■ WHAT TO PRODUCE
Find every line in the records that holds the string "Table". Copy each one.

■ RECORDS TO PROCESS
┏━━
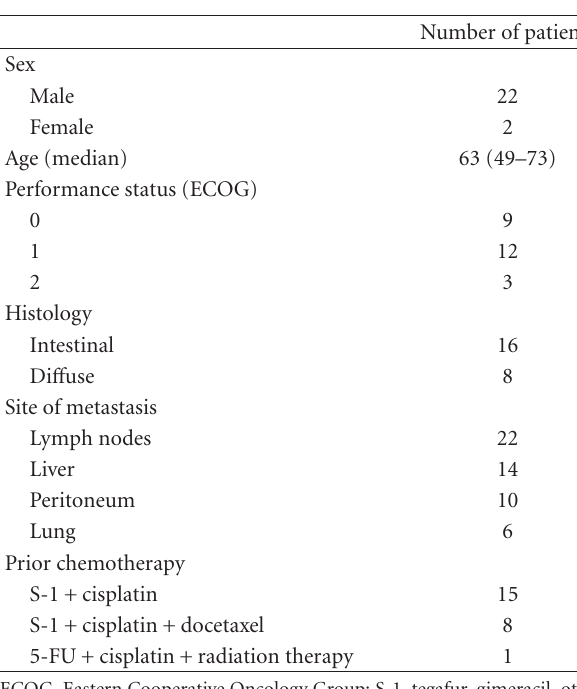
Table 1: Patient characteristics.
┗━━
┏━━
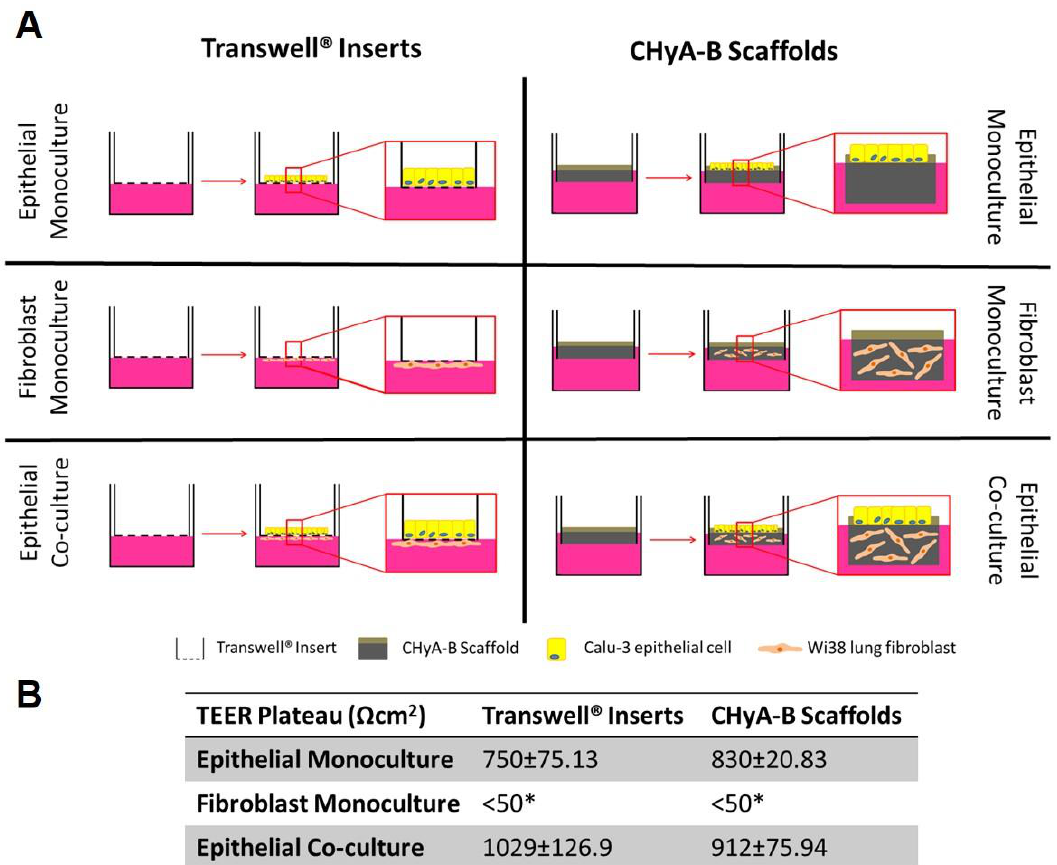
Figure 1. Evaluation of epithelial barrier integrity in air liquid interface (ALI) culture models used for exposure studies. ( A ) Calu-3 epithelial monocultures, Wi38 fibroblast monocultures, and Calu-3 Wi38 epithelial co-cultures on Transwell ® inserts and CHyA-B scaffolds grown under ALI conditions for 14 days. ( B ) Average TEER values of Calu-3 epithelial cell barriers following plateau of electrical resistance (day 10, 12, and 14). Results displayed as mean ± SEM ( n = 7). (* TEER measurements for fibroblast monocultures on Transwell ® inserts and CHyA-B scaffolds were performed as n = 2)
┗━━
┏━━
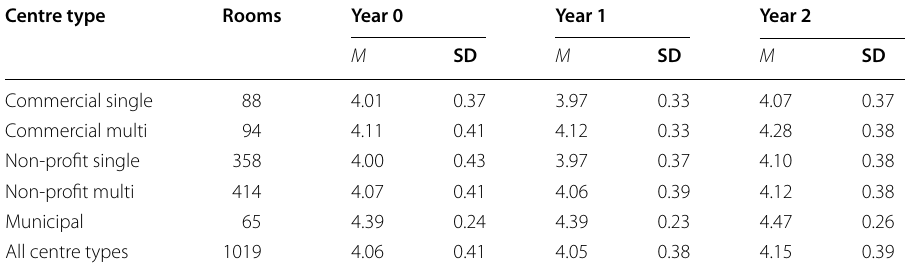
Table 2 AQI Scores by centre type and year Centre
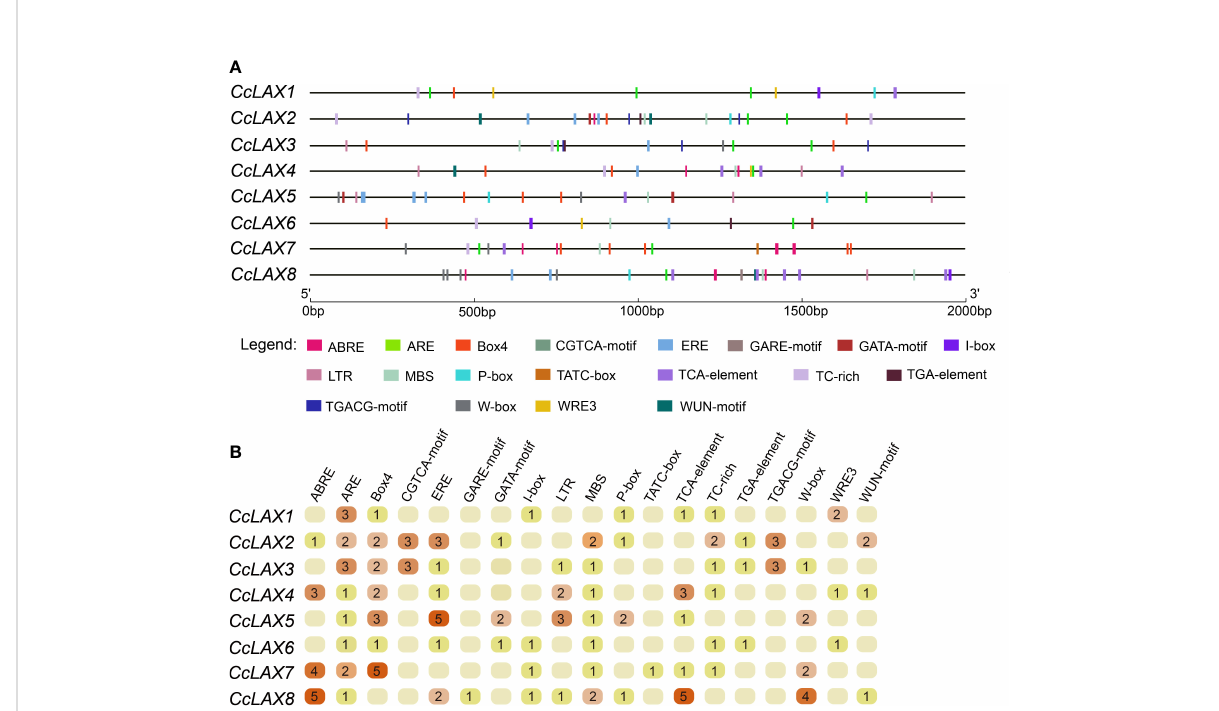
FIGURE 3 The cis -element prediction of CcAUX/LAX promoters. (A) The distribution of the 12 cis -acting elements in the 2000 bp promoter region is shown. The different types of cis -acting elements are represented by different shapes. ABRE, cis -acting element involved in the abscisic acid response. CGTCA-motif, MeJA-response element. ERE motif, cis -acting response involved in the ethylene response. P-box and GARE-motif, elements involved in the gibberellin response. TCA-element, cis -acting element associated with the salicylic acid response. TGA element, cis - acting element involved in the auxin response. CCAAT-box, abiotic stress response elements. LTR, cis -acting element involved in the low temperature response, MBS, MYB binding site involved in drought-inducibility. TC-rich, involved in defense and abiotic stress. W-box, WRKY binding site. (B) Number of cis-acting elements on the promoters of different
┗━━
■ PROBLEM SOLUTION
Table 1: Patient characteristics.
Table 2 AQI Scores by centre type and year Centre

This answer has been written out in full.